Flood-fill can be implemented using recursion, or you can use a local stack. Actually, it’s convenient to use a VecDeque of cell positions, where you push_back adjacent cells, and pop_front the cell to open. The code is just like this:

// "flood fill" open area around (x, y)
// cell (x, y) equals zero by definition
fn open_area(&mut self, x: usize, y: usize) {
    let mut stack = VecDeque::<(usize, usize)>::new();

    stack.push_back((x, y));

    while !stack.is_empty() {
        let (xp, yp) = stack.pop_front().unwrap();

        if self.is_visible(xp, yp) {
            continue;
        }

        self.open_cell(xp, yp);

        if self.is_empty(xp, yp) {
            if xp > 0 {
                stack.push_back((xp - 1, yp));
            }
            if xp < self.width - 1 {
                stack.push_back((xp + 1, yp));
            }

            // ... and so on for adjacent cells

The if-statements are there for bounds checking; we can not have x,y positions that are outside the game board.

That’s mostly all there is concerning the gameplay.

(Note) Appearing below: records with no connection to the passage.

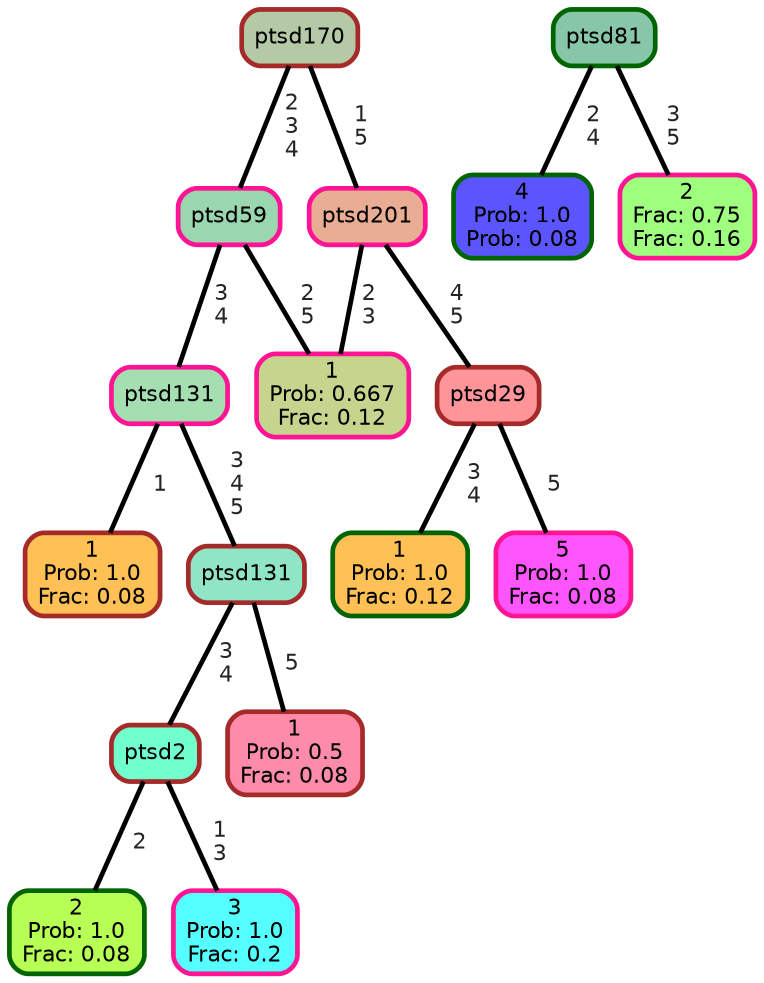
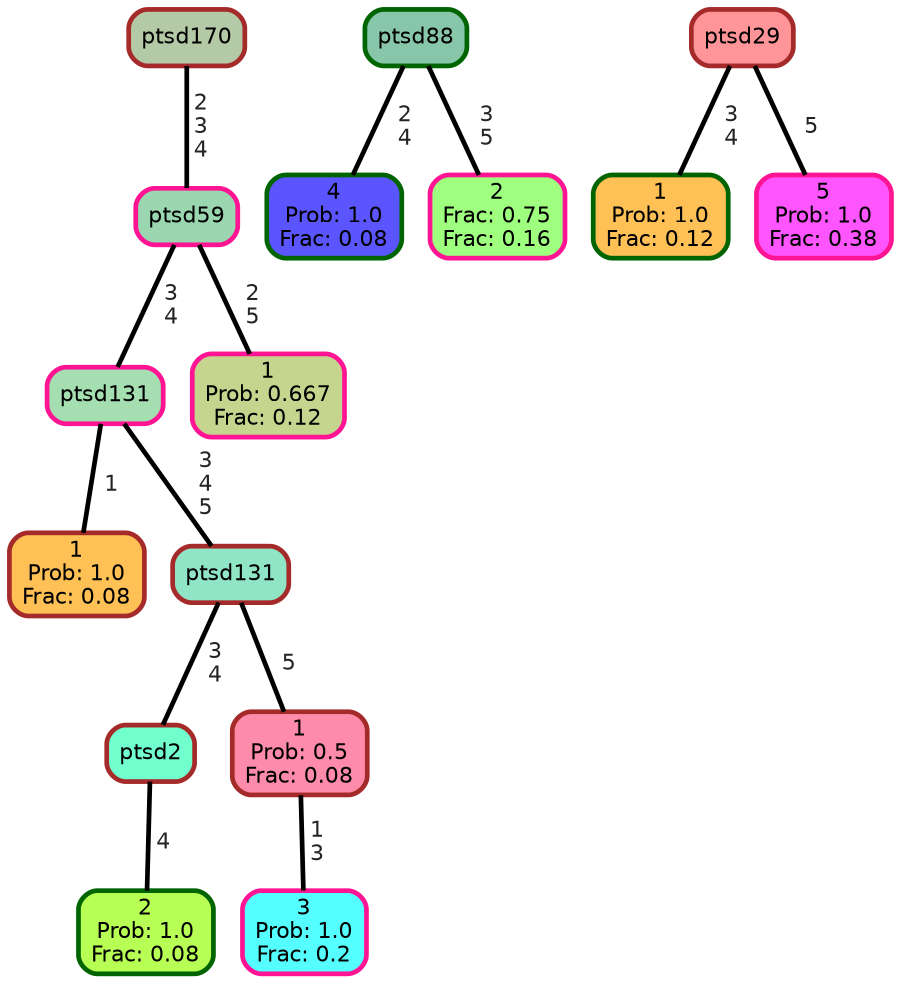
  graph {
    ranksep="0 equally"
    splines=straight
    node [color=deeppink fillcolor="#ffc155" fontcolor=black fontname=helvetica penwidth=3 shape=box style="filled, rounded"]
    edge [color=black fontcolor=grey14 fontname=helvetica fontweight=bold penwidth=3]
    n1 [color=brown label="1\nProb: 1.0\nFrac: 0.08"]
    n2 [fillcolor="#a4deb1" label=ptsd131]
    n3 [color=brown fillcolor="#90e5c6" label=ptsd131]
    n4 [color=brown fillcolor="#71ffce" label=ptsd2]
    n5 [color=brown fillcolor="#ff8baa" label="1\nProb: 0.5\nFrac: 0.08"]
    n6 [color=darkgreen fillcolor="#b8ff55" label="2\nProb: 1.0\nFrac: 0.08"]
    n7 [fillcolor="#55ffff" label="3\nProb: 1.0\nFrac: 0.2"]
    n8 [fillcolor="#9ad6af" label=ptsd59]
    n9 [fillcolor="#c6d58d" label="1\nProb: 0.667\nFrac: 0.12"]
-   n10 [color=darkgreen fillcolor="#88c6aa" label=ptsd81]
-   n11 [color=darkgreen fillcolor="#5a55ff" label="4\nProb: 1.0\nProb: 0.08"]
+   n10 [color=darkgreen fillcolor="#88c6aa" label=ptsd88]
+   n11 [color=darkgreen fillcolor="#5a55ff" label="4\nProb: 1.0\nFrac: 0.08"]
    n12 [fillcolor="#9fff7f" label="2\nFrac: 0.75\nFrac: 0.16"]
    n13 [color=brown fillcolor="#b4c9a6" label=ptsd170]
-   n14 [fillcolor="#e9ad94" label=ptsd201]
    n15 [color=brown fillcolor="#ff9599" label=ptsd29]
    n16 [color=darkgreen label="1\nProb: 1.0\nFrac: 0.12"]
-   n17 [fillcolor="#ff55ff" label="5\nProb: 1.0\nFrac: 0.08"]
+   n17 [fillcolor="#ff55ff" label="5\nProb: 1.0\nFrac: 0.38"]
    subgraph sub_1 {
      rank=same
    }
    n2 -- n1 [label=" 1"]
    n2 -- n3 [label=" 3\n 4\n 5"]
    n3 -- n4 [label=" 3\n 4"]
    n3 -- n5 [label=" 5"]
-   n4 -- n6 [label=" 2"]
-   n4 -- n7 [label=" 1\n 3"]
+   n4 -- n6 [label=" 4"]
+   n5 -- n7 [label=" 1\n 3"]
    n8 -- n2 [label=" 3\n 4"]
    n8 -- n9 [label=" 2\n 5"]
    n10 -- n11 [label=" 2\n 4"]
    n10 -- n12 [label=" 3\n 5"]
    n13 -- n8 [label=" 2\n 3\n 4"]
-   n13 -- n14 [label=" 1\n 5"]
-   n14 -- n9 [label=" 2\n 3"]
-   n14 -- n15 [label=" 4\n 5"]
    n15 -- n16 [label=" 3\n 4"]
    n15 -- n17 [label=" 5"]
  }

The win condition is somewhat interesting: the game is not won by flagging all bombs; you have to open all safe cells. The win condition is thus:

fn win_condition(&self) -> bool {
    if self.playing() {
        self.opened + self.mines == self.width * self.height
    } else {
        false
    }
}

Graphics code

Remember that last year I had tons of trouble with SDL2 for Rust? This time I used Raylib, and it’s absolutely glorious. Raylib is easy. There are a few things to be aware of though, for example, my macbook does not have a right mouse button (for planting a flag on a cell) and raylib does not automagically map Apple’s Option-click as a right-click. I also encountered a problem on macOS where centering the window would place it halfway off-screen. Some kind of display scaling bug? I reckon it’s a raylib-on-macOS bug, there was no such issue on Linux.

Rust for games

Finally, the question that’s on everybody’s mind is, is Rust good for making games? Well, yes and no. Rust is a systems language, so you can code anything you like in it. Minesweeper is such a simple game that it was also very easy to code in Rust. Games with more complex data structures will be more difficult to make; Rust demands a clean design, and you can’t hack around in it easily. This already begins with lack of mutable globals, and there’s of course the borrow checker. The uptake of memory safety is that the game is not likely to crash (how nice is that!). That said, I’m betting that most game programmers are sticking with C++. When will the Jai revolution finally happen?